The Gutenberg editor uses blocks to create all types of content, replacing a half-dozen inconsistent ways of customizing WordPress, bringing it in line with modern coding standards, and aligning with open web initiatives. These content blocks transform how users, developers, and hosts interact with WordPress to make building rich web content easier and more intuitive, democratizing publishing — and work — for everyone, regardless of technical ability.
On self-hosted WordPress sites, Gutenberg is currently a plugin. When all the issues have been ironed out it will be merged into the core code so that everyone will be using Gutenberg.
A few days ago I listened to Matt Mullenweg talking at WordCamp Europe about merging Gutenberg into Calypso for those who can access and use the WP Admin backend on WordPress.com, which is what I do.
In a nutshell, WordPress is going to make a giant testbed of WordPress.com users – at least those who have been around longer and can access the WP Admin backend – to iron out the issues before baking it into the core code on WordPress.org.
It makes sense because with the WP.com sites being hosted on WordPress’s own servers, the designers can see the issues as people use Gutenberg, and they make the changes and correct the problems.

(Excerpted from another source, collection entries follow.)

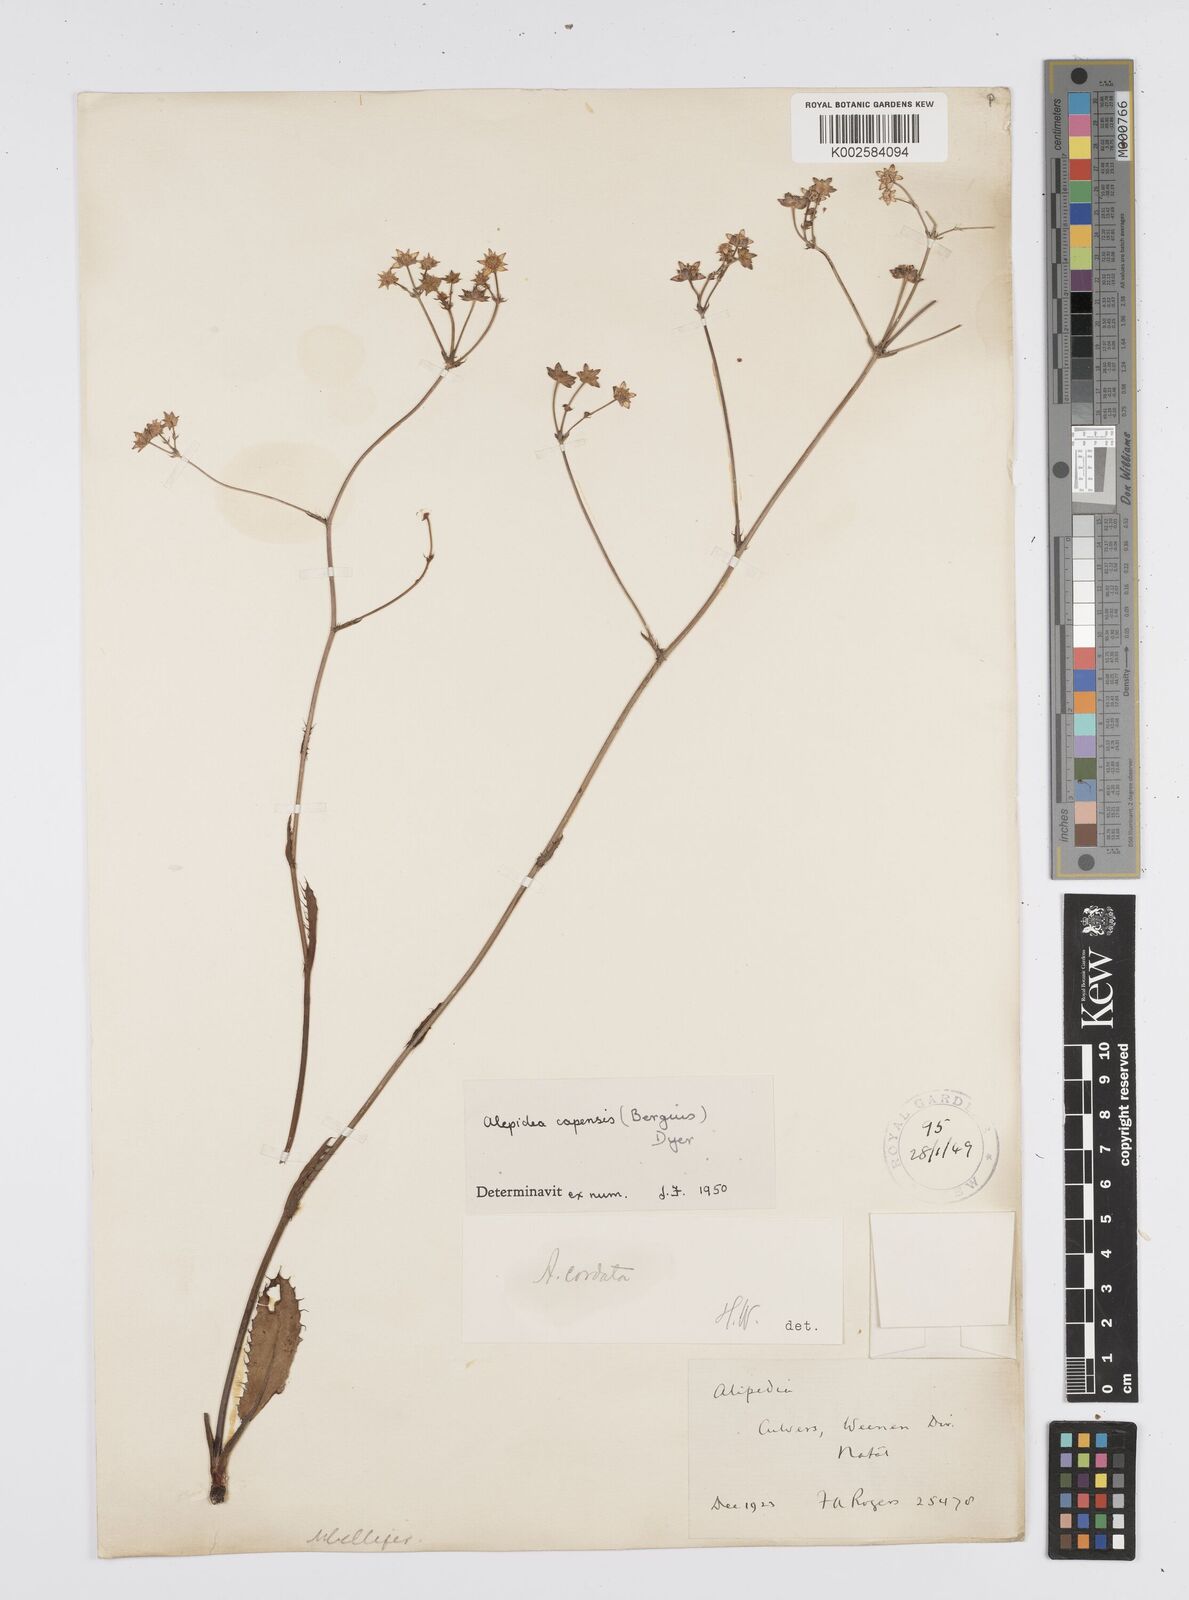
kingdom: Plantae
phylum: Tracheophyta
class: Magnoliopsida
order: Apiales
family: Apiaceae
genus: Alepidea
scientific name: Alepidea capensis
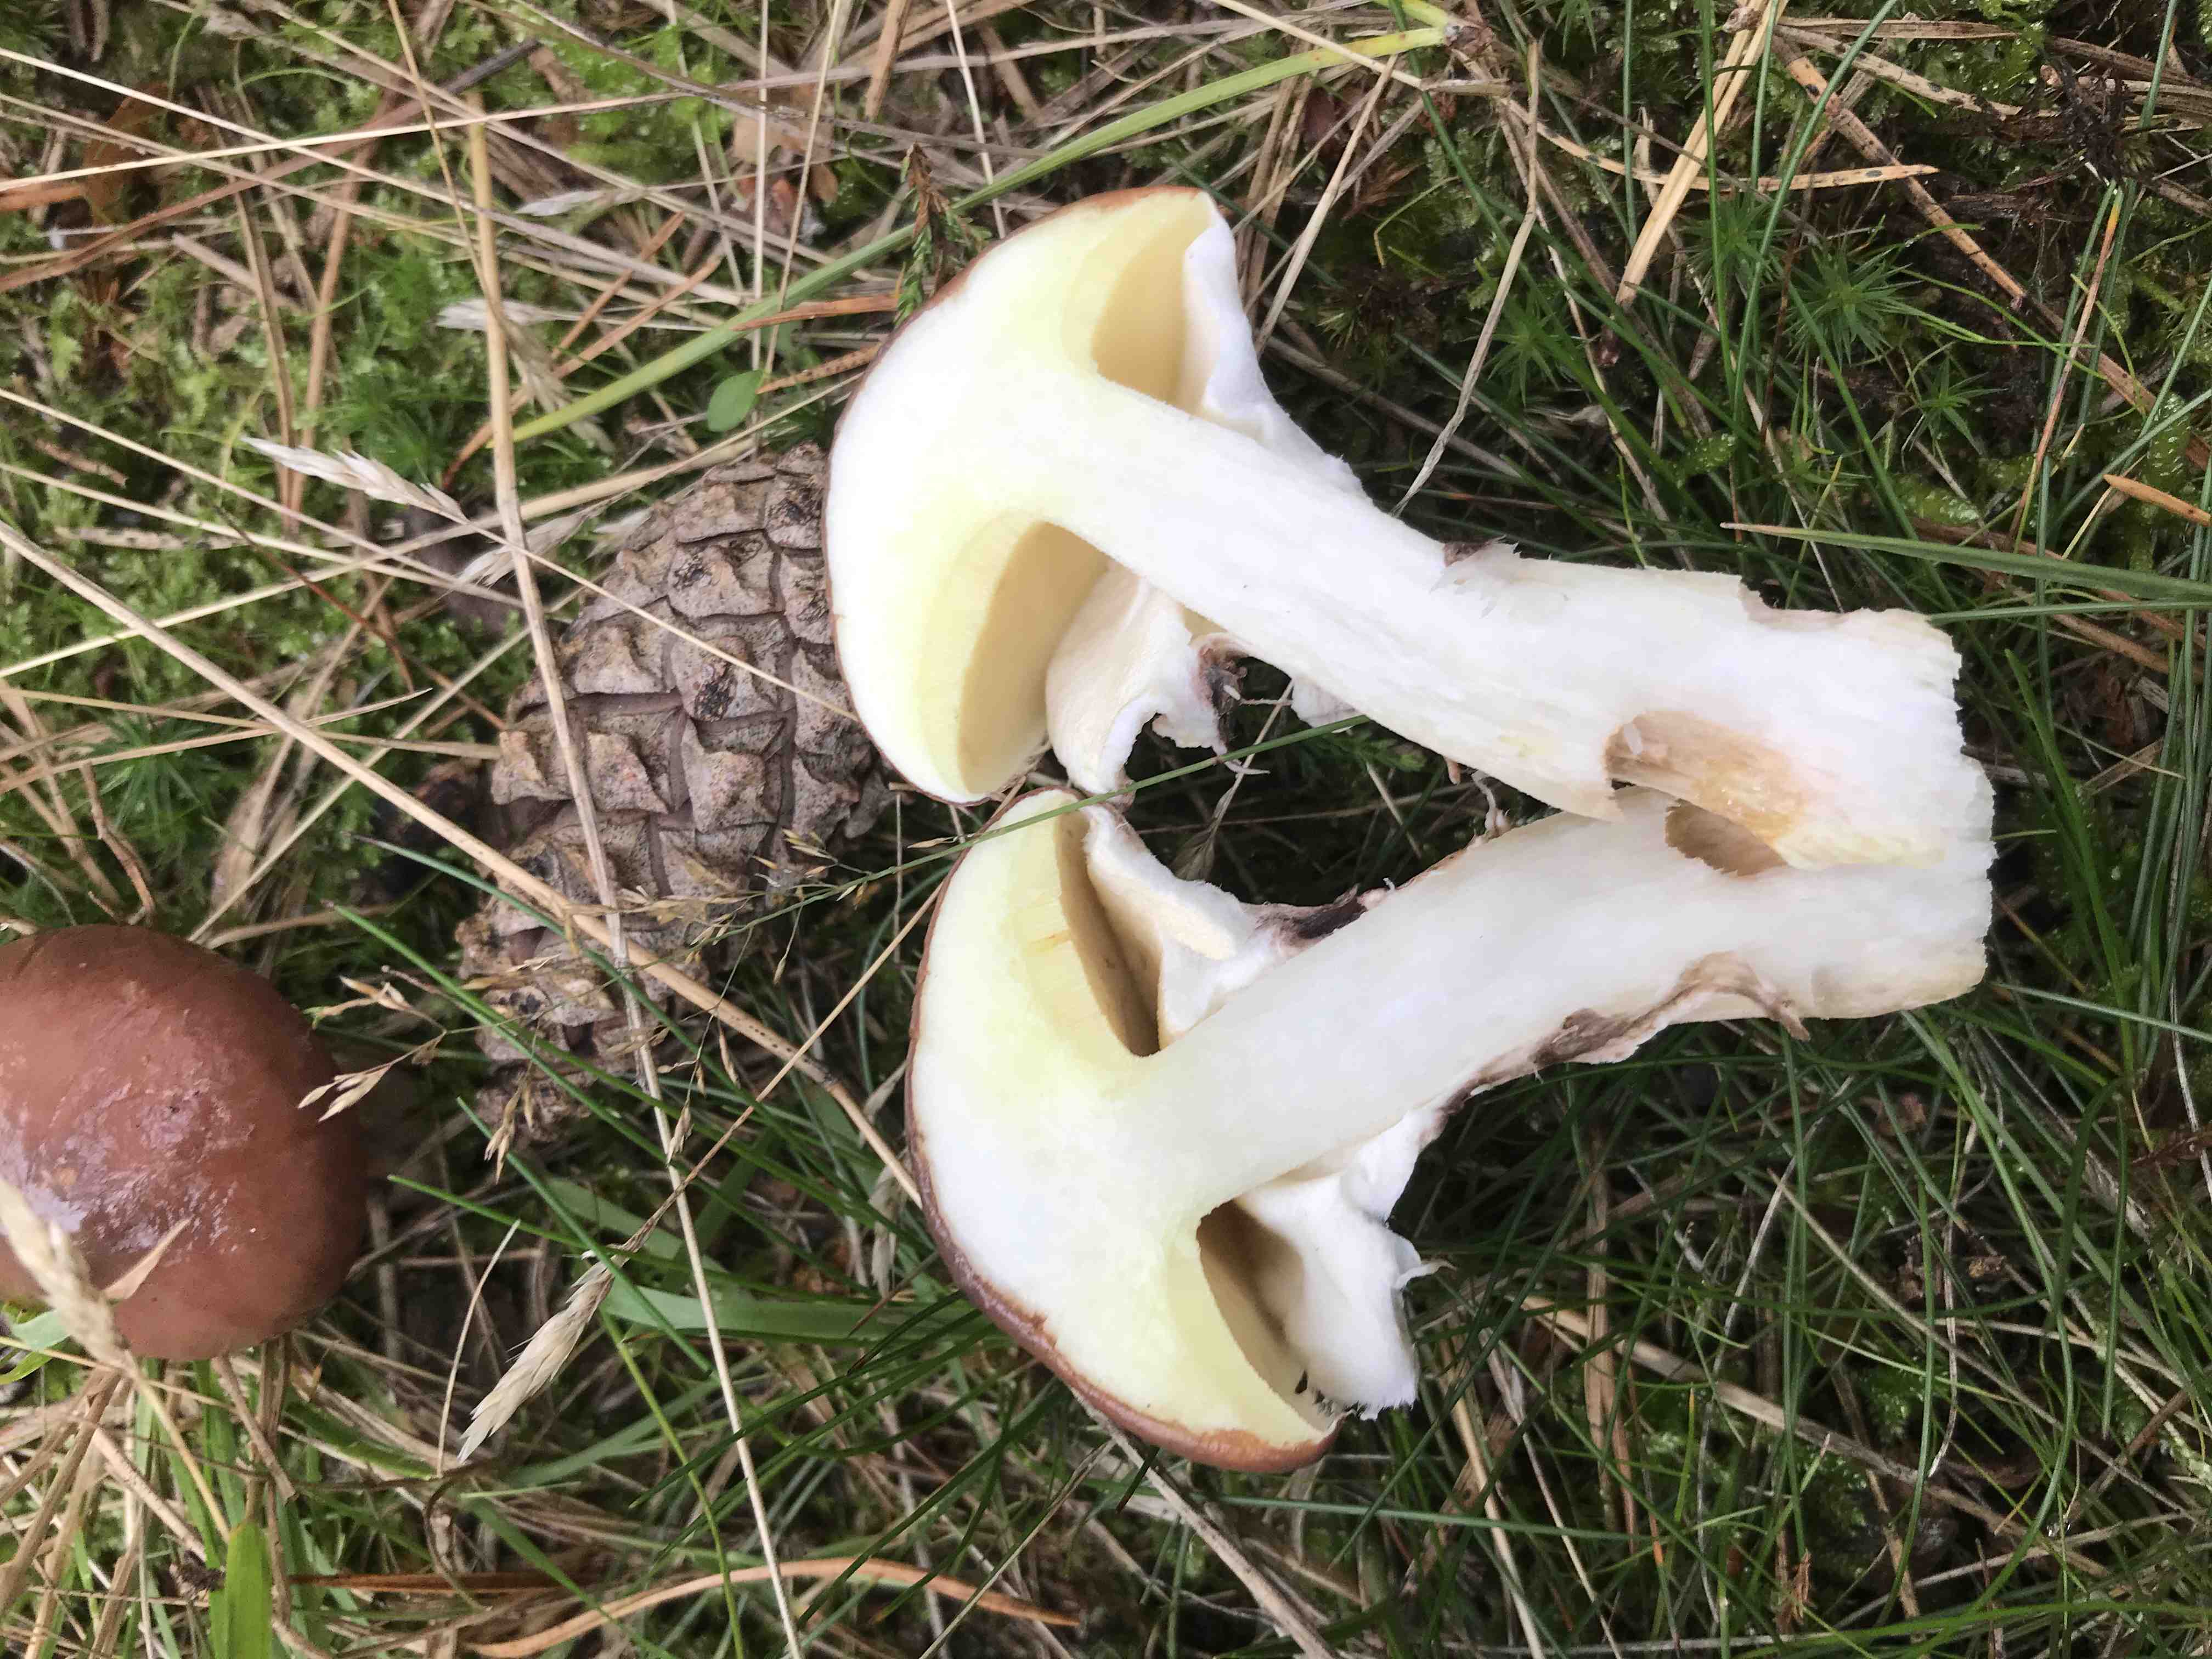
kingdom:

I have been using the Gutenberg plugin in a self-hosted site since January. I feel there is a lot I am missing, a lot I could be doing and don’t ‘see’ it. So the chance to use it on WP.com is an extra spur to get me to use it more.
I followed up on the talk by Matt Mullenweg and asked Support how they would notify users. I found out that they will start with people using the Independent Publisher theme and then open it up to all themes from there.
I am interested to be involved in the project, not least because I don’t want a screwed-up version of Gutenberg getting merged into the core code on self-hosted sites. Not that I think it will be, but I want to keep as close to the process as I can.
Here is Wikipedia on the printer, not the codebase:
Johannes Gutenberg, a goldsmith by profession, developed, circa 1439, a printing system by adapting existing technologies to printing purposes, as well as making inventions of his own. Printing in East Asia had been prevalent since the Tang dynasty,and in Europe, woodblock printing based on existing screw presses was common by the 14th century. Gutenberg’s most important innovation was the development of hand-molded metal printing matrices, thus producing a movable type based printing press system.